What is the Safe Harbor 401K Plan?

A

Safe Harbor option:
- election can be made at least 30 days prior to close of the plan year to convert 401K plan to a non-elective 401K safe harbor status
- non-elective contribution must be at least 4% for all eligible EEs
- plan must be amended no later than the last day for distributing excess contributions for the plan year
- minimum contribution is 100% vested
- permissible contributions can either be a 3% minimum non-elective contribution or a matching contribution
- match requires 100% of the 1st 3% of EE elective deferrals and 50% EE elective deferrals greater than 3% and less than 5%

20
Q

What are features of Stock Bonus Plans?

A

participants must have:
- pass through voting rights on employer stock held by the plan
- the right to demand employer securities on plan distributions
- the right to demand ER repurchase ER’s securities if not publicly traded (the put option)
- DISTRIBUTIONS MUST BEGIN WITHIN ONE YEAR OF NORMAL RETIREMENT AGE, DEATH, OR DISABILITY, OR WITHIN 5 YEARS FOR OTHER MODES OF EMPLOYMENT TERMINATION
- DISTRIBUTIONS MUST BE FULLY PAID WITHIN 5 YEARS OF COMMENCEMENT OF DISTRIBUTIONS

21
Q

What are the differences in Stock Bonus Plans and Profit Sharing Plans?

A

Contributions: Stock vs. Cash

Valuation: Generally needed annually vs. Generally unnecessary

Portfolio Diversification: No vs. Generally yes

Voting Rights: No vs. Generally yes

Type of Distributions: Generally in stock vs. Generally in cash

Taxation of Distributions:
- Lump-sum distributions will qualify for NUA treatment. Other distributions are treated as ordinary income.
- Generally full distribution is ordinary income.

22
Q

What are the nonrecognition of capital gain treatment requirements for ESOPs?

A

ESOP must own at least 30% of the corporation’s stock immediately after the sale.
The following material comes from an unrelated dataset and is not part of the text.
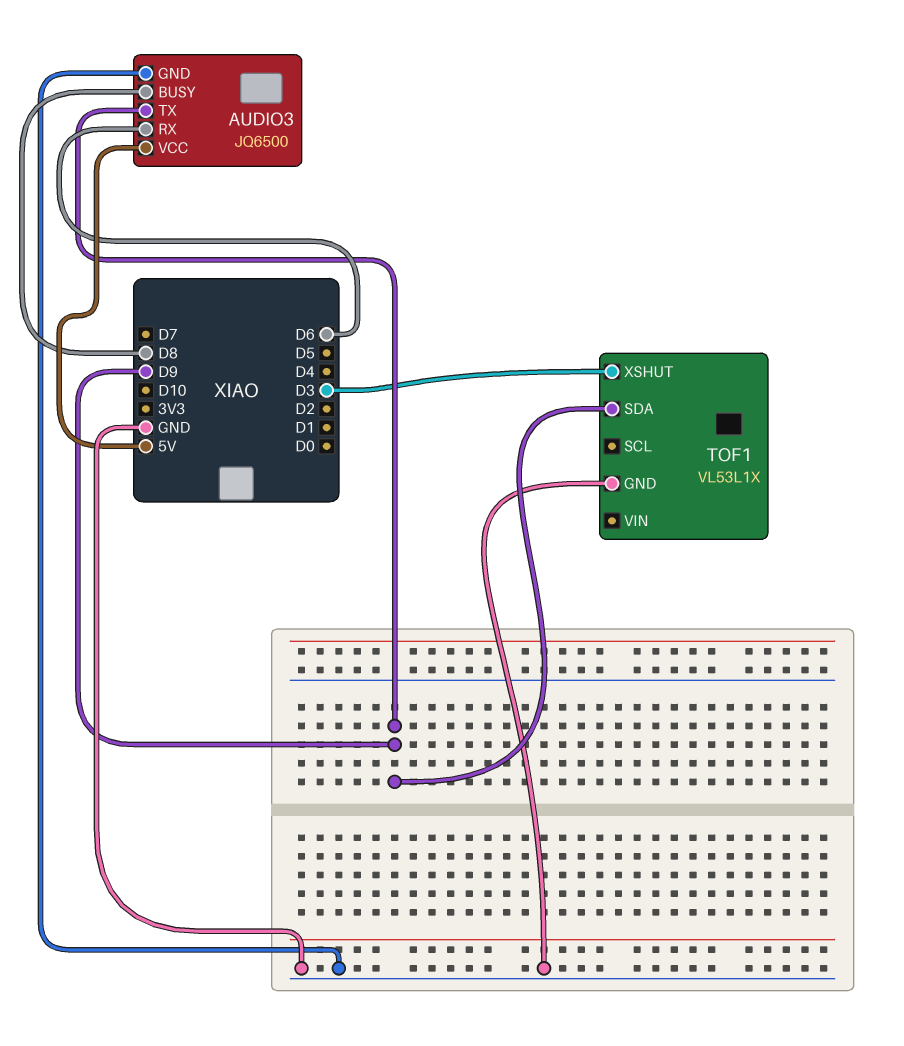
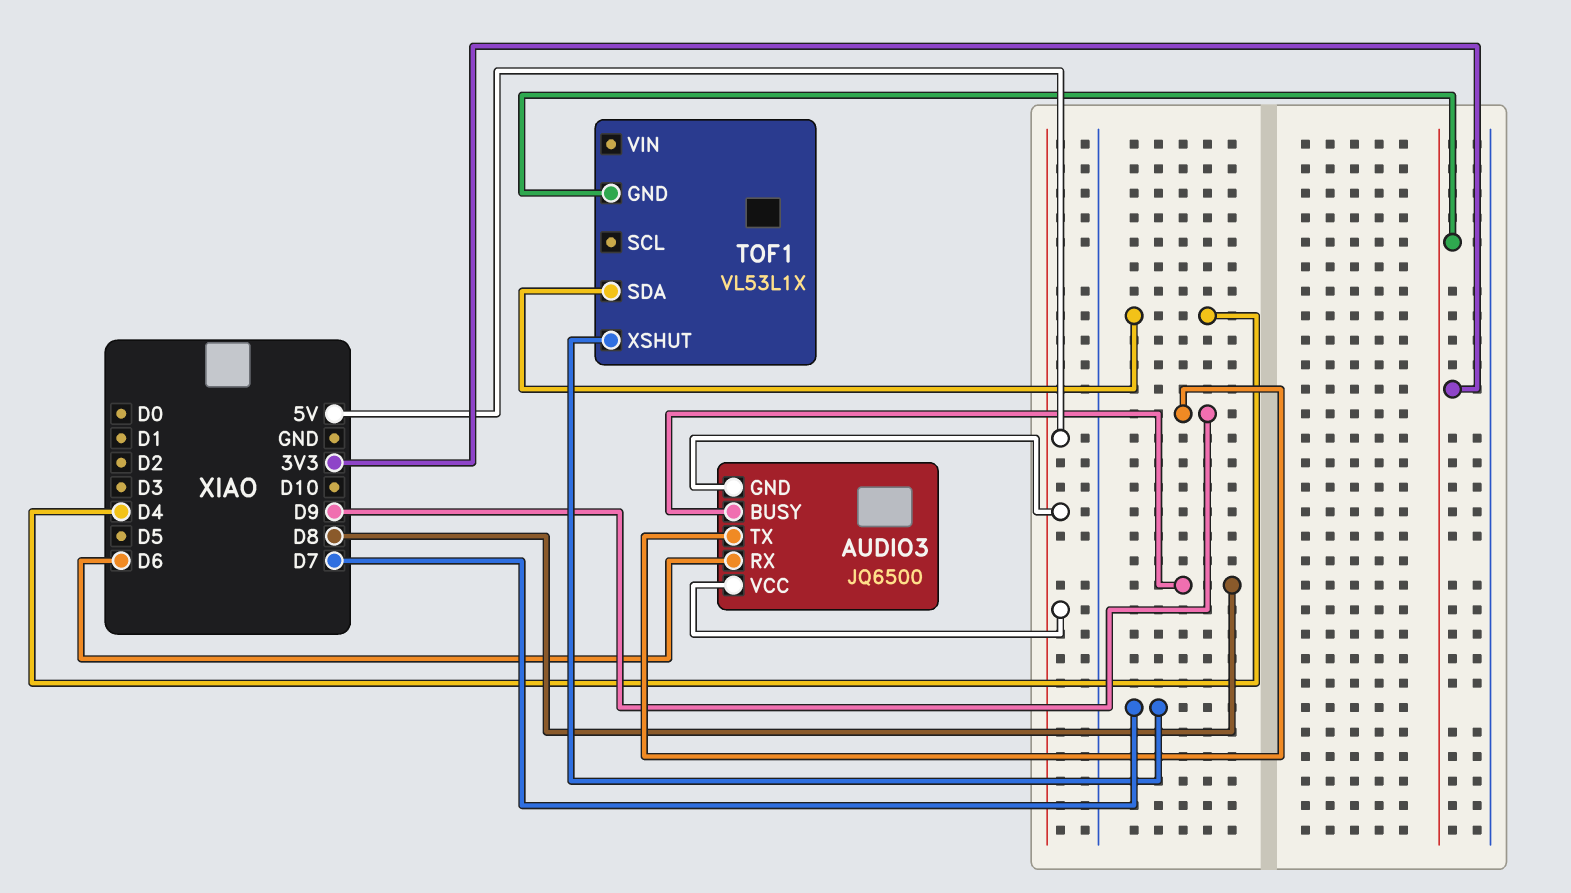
AUDIO3 pin GND: GND -> 5V
TOF1 pin GND: GND -> 3V3
TOF1 pin SDA: D9 -> D4
TOF1 pin XSHUT: D3 -> D7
Sellers must reinvest the proceeds from the sale into qualified replacement securities within 12 months after the sale and hold such securities three years.

Qualified replacement securities are securities in a domestic corporation, including stocks, bonds, debentures, warrants, which receive no more than 25% of their income from passive investments. Can be in the form of stock in an S Corporation.

ESOP corporation must have no class of stock outstanding that is tradable on an established securities market.

Sellers, relatives of sellers, and 25% shareholders in the corporation are precluded from receiving allocations of stock acquired by the ESOP through the rollover.

ESOP may not sell the stock acquired through the rollover transaction for 3 years.

Stock sold to the ESOP must be common or convertible preferred stock and must have been owned by the seller for at least 3 years prior to the sale.